Your answer should be exactly the lines from the one that contains "LDA (Topic Modeling)**" through the final line of the entries below, and nothing else.

_ _ _

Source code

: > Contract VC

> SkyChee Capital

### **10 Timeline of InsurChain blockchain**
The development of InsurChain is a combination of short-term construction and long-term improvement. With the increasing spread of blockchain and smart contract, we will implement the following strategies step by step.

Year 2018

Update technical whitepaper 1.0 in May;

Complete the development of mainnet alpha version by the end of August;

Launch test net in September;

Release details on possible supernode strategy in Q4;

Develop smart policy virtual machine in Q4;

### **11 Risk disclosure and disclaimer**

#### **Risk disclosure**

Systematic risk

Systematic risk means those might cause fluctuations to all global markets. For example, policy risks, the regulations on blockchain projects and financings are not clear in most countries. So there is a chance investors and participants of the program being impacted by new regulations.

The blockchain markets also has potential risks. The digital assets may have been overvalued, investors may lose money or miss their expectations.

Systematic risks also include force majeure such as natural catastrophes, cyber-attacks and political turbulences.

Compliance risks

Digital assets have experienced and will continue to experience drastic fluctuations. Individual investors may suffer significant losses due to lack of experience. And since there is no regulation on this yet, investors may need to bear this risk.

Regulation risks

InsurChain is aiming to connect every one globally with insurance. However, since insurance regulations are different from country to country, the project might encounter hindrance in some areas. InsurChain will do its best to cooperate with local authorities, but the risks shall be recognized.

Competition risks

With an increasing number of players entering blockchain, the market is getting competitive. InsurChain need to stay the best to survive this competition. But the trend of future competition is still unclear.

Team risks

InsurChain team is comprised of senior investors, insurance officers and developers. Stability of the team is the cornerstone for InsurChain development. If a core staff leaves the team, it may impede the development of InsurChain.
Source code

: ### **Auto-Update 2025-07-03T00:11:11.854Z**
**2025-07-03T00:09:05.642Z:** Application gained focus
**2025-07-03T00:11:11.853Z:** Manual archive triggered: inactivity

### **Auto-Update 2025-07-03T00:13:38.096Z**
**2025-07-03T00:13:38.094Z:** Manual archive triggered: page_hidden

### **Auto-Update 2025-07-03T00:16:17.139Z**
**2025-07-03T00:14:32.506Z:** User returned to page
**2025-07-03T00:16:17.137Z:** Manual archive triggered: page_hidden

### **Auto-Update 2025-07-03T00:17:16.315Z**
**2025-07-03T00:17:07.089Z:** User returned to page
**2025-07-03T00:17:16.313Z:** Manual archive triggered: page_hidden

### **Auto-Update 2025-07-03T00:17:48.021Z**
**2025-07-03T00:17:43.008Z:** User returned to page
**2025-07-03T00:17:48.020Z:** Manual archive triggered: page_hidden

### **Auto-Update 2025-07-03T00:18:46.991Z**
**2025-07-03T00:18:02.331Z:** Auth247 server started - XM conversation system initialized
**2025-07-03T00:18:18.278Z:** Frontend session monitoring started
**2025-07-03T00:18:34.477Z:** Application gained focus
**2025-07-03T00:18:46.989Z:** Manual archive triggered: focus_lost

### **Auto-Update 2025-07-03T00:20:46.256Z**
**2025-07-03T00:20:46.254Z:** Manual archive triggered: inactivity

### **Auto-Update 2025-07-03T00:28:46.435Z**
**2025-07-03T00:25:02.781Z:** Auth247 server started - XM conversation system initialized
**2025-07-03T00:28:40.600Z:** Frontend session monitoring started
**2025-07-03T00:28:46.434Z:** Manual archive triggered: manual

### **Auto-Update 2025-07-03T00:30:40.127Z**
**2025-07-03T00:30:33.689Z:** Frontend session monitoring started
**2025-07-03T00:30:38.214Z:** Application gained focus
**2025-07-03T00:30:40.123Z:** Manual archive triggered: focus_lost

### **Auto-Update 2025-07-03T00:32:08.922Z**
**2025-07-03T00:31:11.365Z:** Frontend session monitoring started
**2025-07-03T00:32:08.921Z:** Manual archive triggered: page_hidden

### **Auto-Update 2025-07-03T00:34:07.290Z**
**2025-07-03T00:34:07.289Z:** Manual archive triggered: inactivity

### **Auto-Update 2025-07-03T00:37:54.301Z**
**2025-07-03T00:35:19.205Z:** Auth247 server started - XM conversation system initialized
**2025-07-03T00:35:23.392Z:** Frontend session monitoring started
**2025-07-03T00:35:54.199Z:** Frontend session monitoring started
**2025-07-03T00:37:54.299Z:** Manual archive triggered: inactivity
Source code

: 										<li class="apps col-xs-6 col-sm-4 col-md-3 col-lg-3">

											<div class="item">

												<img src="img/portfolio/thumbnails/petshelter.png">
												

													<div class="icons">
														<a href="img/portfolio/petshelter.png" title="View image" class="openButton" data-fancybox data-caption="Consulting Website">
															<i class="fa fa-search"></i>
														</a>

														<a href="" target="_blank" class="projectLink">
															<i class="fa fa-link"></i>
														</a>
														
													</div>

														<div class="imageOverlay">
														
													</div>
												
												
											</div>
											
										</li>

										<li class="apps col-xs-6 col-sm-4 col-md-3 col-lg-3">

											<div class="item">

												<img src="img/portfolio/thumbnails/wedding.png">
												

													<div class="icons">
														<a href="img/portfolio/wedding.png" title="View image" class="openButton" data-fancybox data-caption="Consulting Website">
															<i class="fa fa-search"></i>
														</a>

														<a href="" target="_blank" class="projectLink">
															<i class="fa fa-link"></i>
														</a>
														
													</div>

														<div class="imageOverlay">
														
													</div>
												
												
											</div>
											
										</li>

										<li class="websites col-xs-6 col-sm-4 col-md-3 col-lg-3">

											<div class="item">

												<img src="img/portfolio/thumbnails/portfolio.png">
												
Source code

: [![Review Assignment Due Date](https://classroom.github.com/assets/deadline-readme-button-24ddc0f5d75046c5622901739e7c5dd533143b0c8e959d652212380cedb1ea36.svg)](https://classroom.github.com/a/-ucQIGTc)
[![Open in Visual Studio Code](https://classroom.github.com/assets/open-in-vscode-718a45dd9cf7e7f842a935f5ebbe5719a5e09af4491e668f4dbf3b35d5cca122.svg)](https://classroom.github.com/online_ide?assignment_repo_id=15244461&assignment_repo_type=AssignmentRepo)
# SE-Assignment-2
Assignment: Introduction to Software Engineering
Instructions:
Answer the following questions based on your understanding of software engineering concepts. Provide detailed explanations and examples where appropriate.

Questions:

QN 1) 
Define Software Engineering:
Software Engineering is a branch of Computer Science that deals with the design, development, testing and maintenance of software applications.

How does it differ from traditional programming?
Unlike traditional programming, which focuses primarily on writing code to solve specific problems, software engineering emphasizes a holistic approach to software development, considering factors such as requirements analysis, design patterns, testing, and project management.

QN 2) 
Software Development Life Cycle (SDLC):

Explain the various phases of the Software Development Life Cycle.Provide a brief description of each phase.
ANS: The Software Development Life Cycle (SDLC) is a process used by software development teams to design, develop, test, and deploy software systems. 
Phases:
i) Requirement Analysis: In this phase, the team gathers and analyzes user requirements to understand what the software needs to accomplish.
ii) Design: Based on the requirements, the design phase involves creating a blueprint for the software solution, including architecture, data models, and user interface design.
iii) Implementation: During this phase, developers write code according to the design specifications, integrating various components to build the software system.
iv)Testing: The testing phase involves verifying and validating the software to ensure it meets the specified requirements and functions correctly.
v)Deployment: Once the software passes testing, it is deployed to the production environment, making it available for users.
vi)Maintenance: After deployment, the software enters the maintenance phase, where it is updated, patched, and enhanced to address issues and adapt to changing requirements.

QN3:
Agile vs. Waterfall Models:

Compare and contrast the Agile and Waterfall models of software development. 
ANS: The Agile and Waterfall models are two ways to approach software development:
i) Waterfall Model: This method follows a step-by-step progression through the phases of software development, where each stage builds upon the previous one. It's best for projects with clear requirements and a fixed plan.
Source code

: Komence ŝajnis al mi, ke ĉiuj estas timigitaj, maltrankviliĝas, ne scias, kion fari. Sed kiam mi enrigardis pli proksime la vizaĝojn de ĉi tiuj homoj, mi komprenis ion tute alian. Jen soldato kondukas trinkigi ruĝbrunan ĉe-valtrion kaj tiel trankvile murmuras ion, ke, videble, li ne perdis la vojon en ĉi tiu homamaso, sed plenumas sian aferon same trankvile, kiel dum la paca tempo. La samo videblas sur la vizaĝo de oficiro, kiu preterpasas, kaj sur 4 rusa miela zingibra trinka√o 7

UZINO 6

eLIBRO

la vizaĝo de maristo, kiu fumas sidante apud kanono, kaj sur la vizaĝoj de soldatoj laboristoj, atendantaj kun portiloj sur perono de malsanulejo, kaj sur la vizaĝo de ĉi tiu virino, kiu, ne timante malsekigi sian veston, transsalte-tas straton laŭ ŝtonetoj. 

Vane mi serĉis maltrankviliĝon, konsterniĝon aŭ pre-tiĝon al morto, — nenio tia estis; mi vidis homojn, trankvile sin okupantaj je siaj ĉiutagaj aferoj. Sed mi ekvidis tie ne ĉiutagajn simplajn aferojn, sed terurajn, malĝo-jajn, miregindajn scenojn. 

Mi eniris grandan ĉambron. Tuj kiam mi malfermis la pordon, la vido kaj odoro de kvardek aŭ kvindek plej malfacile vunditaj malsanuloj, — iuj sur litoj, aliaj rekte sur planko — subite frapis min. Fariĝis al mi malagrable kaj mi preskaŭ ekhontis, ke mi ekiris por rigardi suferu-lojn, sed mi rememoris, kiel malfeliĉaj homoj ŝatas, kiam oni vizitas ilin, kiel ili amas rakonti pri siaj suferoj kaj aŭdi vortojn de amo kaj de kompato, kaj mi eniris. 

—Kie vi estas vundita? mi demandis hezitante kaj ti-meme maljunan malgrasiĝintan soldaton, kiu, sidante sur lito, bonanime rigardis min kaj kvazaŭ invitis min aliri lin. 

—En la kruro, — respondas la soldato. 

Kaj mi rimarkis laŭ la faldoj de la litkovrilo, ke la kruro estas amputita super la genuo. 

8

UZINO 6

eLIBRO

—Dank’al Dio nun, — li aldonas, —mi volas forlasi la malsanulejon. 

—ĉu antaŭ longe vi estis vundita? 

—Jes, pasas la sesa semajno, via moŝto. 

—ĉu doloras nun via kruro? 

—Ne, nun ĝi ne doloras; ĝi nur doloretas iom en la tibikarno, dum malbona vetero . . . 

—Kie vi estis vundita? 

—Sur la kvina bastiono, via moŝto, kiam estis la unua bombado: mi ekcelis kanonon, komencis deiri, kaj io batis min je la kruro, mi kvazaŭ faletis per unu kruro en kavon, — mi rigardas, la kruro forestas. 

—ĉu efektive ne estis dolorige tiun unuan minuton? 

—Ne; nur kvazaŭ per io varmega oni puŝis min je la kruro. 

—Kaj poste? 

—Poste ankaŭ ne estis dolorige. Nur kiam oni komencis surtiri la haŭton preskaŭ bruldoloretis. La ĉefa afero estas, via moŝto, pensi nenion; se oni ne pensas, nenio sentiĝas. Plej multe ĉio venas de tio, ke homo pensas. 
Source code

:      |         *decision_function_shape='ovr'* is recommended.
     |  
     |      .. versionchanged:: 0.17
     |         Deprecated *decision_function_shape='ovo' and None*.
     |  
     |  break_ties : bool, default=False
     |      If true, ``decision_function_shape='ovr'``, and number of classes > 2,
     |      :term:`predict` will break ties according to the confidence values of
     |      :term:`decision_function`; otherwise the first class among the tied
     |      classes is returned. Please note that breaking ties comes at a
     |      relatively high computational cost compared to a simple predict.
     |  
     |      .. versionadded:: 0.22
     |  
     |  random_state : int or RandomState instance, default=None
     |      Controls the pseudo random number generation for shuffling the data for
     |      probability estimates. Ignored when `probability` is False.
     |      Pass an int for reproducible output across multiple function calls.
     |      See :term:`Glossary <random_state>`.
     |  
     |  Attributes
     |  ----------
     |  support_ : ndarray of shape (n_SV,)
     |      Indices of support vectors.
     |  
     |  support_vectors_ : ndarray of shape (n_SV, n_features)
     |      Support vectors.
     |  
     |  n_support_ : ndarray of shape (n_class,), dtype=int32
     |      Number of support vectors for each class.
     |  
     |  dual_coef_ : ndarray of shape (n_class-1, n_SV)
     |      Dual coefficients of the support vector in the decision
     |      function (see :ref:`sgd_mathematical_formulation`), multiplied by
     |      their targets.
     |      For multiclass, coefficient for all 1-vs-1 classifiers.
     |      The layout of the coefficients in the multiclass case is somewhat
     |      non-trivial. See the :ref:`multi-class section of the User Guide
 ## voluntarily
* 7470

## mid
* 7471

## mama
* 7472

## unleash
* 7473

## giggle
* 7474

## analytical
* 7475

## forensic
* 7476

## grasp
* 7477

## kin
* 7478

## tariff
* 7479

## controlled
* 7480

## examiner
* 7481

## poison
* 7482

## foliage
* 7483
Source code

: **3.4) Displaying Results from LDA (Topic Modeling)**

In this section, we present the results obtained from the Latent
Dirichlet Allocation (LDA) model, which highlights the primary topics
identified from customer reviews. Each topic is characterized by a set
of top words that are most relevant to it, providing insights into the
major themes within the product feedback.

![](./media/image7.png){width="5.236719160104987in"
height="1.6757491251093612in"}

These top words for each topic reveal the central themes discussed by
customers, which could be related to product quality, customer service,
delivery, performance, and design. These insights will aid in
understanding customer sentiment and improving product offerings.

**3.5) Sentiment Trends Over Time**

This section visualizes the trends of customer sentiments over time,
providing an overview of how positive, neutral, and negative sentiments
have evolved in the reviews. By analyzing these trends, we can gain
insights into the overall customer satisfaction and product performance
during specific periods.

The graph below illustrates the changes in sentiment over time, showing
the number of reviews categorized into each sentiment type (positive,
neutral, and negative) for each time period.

_ _ _

Response to this task:
: **3.4) Displaying Results from LDA (Topic Modeling)**

In this section, we present the results obtained from the Latent
Dirichlet Allocation (LDA) model, which highlights the primary topics
identified from customer reviews. Each topic is characterized by a set
of top words that are most relevant to it, providing insights into the
major themes within the product feedback.

![](./media/image7.png){width="5.236719160104987in"
height="1.6757491251093612in"}

These top words for each topic reveal the central themes discussed by
customers, which could be related to product quality, customer service,
delivery, performance, and design. These insights will aid in
understanding customer sentiment and improving product offerings.

**3.5) Sentiment Trends Over Time**

This section visualizes the trends of customer sentiments over time,
providing an overview of how positive, neutral, and negative sentiments
have evolved in the reviews. By analyzing these trends, we can gain
insights into the overall customer satisfaction and product performance
during specific periods.

The graph below illustrates the changes in sentiment over time, showing
the number of reviews categorized into each sentiment type (positive,
neutral, and negative) for each time period.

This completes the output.